Many immigration lawyers currently lean toward the belief that these cases in the later stages may continue to be processed following the original procedure in the future. Otherwise, it would involve a significant fairness issue in processing procedures.
For example: Individuals who have submitted I-485 applications, completed fingerprinting, finished medical examinations, and have been awaiting interviews for a long time.
The real noteworthy change is that future I-485 processes may no longer just involve “filling out forms + submitting documents.”
It may become more like an “overall assessment of character and background.” Immigration officers may consider not only if you meet the criteria but also factors such as lawfulness, long-term tax contributions, stable living, contributions to the community, and genuine integration into American society. Many cases in the future may receive more Requests for Evidence (RFEs) or even multiple RFEs. Therefore, being prepared with a detailed record of your life in the U.S. becomes more important than ever before, such as complete tax filings, volunteering services, church certifications, children’s school documents, psychological assessments, company recommendation letters, community service records, and other materials should be prepared in advance.
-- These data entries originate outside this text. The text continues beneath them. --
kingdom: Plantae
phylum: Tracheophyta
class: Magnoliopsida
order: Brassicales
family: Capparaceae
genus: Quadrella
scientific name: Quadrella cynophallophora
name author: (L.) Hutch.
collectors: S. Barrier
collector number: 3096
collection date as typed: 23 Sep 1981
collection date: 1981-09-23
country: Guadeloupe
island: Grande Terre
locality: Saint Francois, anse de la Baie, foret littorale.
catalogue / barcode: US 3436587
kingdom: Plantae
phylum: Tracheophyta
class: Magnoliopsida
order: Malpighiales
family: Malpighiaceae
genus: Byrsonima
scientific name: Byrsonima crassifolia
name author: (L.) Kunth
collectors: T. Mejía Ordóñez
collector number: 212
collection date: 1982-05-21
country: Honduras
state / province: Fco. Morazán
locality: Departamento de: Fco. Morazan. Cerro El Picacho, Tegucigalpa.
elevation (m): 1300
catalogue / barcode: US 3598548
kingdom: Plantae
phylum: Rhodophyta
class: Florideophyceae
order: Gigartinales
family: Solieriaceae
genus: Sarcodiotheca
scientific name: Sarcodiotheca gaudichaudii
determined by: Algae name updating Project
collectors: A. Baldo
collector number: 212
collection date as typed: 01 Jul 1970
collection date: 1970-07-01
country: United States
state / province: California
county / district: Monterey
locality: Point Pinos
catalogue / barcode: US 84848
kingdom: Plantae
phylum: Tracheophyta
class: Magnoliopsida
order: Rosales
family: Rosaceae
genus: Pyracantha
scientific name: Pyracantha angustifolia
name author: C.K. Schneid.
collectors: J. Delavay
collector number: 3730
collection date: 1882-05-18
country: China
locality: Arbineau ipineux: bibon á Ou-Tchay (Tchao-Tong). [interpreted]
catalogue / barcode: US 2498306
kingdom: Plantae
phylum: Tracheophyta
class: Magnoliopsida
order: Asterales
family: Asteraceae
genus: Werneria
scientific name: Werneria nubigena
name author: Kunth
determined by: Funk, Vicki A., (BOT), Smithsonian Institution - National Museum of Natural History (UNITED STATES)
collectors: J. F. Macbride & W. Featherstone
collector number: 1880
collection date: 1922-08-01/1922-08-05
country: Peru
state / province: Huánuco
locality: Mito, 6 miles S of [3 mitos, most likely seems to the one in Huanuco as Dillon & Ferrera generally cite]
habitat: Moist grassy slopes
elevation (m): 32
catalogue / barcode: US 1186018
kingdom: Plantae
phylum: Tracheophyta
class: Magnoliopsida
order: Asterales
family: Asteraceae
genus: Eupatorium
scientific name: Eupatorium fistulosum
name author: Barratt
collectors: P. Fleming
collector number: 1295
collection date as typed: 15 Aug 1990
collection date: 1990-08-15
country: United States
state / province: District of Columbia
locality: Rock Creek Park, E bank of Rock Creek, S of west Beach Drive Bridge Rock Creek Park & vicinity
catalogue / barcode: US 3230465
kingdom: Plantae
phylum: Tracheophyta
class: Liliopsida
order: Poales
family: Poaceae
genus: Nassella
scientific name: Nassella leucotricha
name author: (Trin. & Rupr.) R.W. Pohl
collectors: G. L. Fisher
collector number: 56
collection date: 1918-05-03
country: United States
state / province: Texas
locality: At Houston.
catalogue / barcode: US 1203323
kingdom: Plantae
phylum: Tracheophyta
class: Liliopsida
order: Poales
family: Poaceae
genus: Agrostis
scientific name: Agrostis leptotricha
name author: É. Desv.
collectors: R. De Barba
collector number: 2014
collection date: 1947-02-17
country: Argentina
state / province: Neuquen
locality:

The new immigration policy has indeed made many people anxious. However, at the moment, this does not mean that all in-country green card adjustments will come to an end. What truly matters is whether your case possesses sufficient evidence of “Extraordinary Circumstances.” Therefore, instead of panicking, it is better to start preparing your evidence materials early and closely monitor USCIS for their upcoming formal implementation details.
(Note: This article is only a compilation of general information on immigration regulations and practical observations, does not constitute legal advice for any individual cases or specific legal recommendations. Actual case outcomes depend on individual facts and applicable law. If it involves personal cases, consultation with a qualified immigration lawyer is recommended.)